Is the Audience Always Right?

EDITORIAL. At the Danish Film Institute from time to time we consider introducing a reverse audience award, that is, an award to the audience. The award would go to the movie audience that has the curiosity, courage and energy to seek out challenging movie experiences. An audience of people ready to take a chance and dig deep into their pockets without knowing exactly where the film will take them: perhaps it's a film with unknown actors, from an unknown place, telling stories in other images and other voices than we are used to seeing and hearing. That audience exists and deserves to be honoured.

Unfortunately, there are times when such an audience is hard to spot. Looking at the Danish box office returns from the last couple of years, there is little reason to boast that Danes are the world's most courageous moviegoers. Too often we tend to go for the familiar and the entertaining. And understandably so. The box office results are appreciated and the income benefits the industry, but where does that leave the development of the art form?

"While respect for the audience is good, it must never lead to timidity about challenging it."

"While respect for the audience is good, it must never lead to timidity about challenging it."

We in the film industry have an obligation to look beyond the next financial report. This may seem like a provocative statement to make at a time when large sections of the industry are gasping for air, but at least we, the public funding bodies, must have the courage to insist, bearing in mind that a lack of innovation and an unwillingness to take risks undercuts both the art of cinema and the long-term viability of the film industry.

One of my favourite TV shows, "The West Wing", has a character quote a 19th-century French politician who watched a crowd run by and exclaimed, "There go my people. I must find out where they're going so I can lead them." A parallel today is the marketing claim that "The user is king." But if "the king" doesn't move, maybe it makes more sense to learn from a powerful, innovative brand like Apple that has the audacity to put out products assuming that consumers are going to think they are cool.
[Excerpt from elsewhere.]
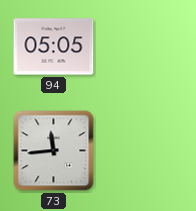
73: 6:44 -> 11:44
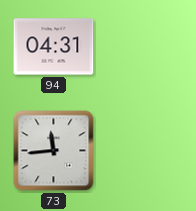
94: 05:05 -> 04:31
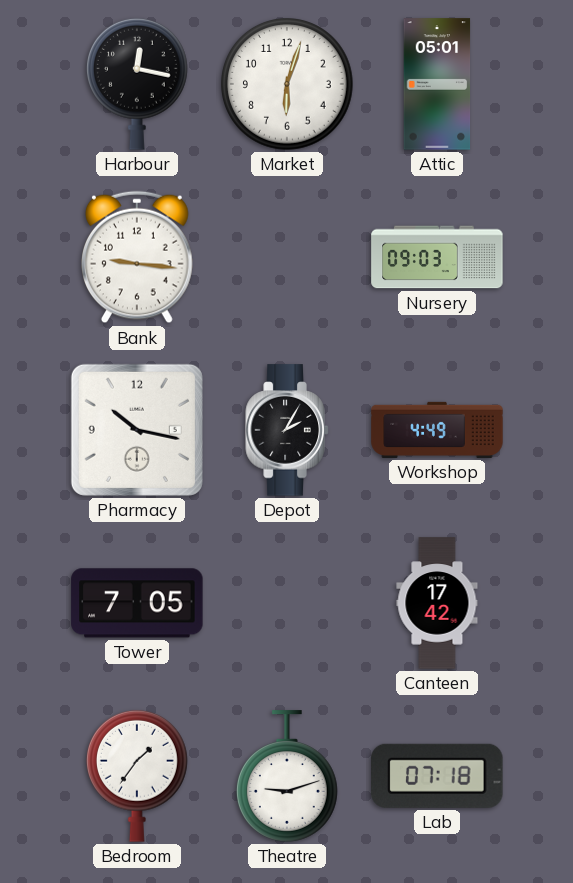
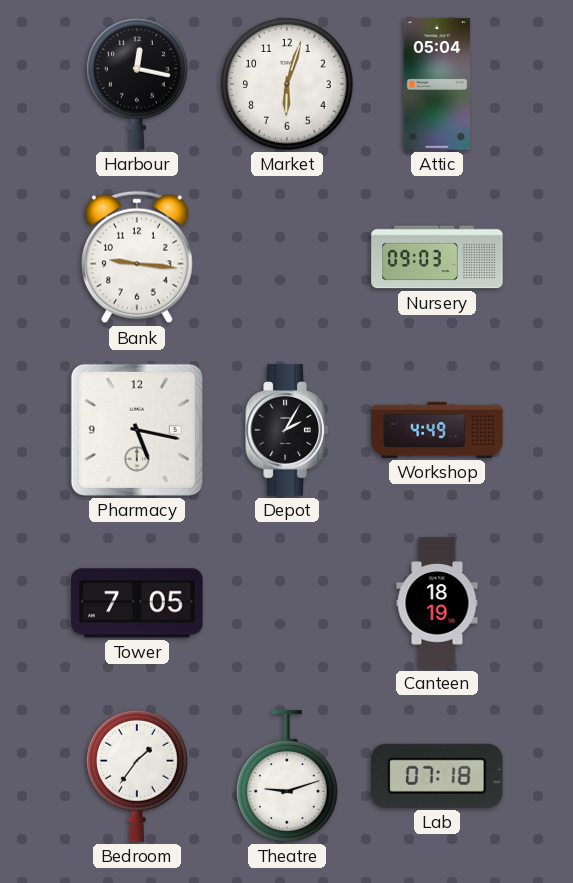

Without asking them first.

It's good that directors and others are showing a growing interest in audiences and their habits, but scanning last year's box-office list and trying to ape the biggest blockbusters simply isn't god enough. While respect for the audience is good, it must never lead to timidity about challenging it. We should learn from moviegoers' behaviour and cajole, push and, if necessary, coerce them to show openness and courage. And we should make it easy for the audience, with lots of interacting windows and platforms.

Finally, we must make room for and protect those artists and merchants who dare to go their own way, however unruly they may seem – and no matter how strange the films are. And then perhaps we should get around to introducing that award.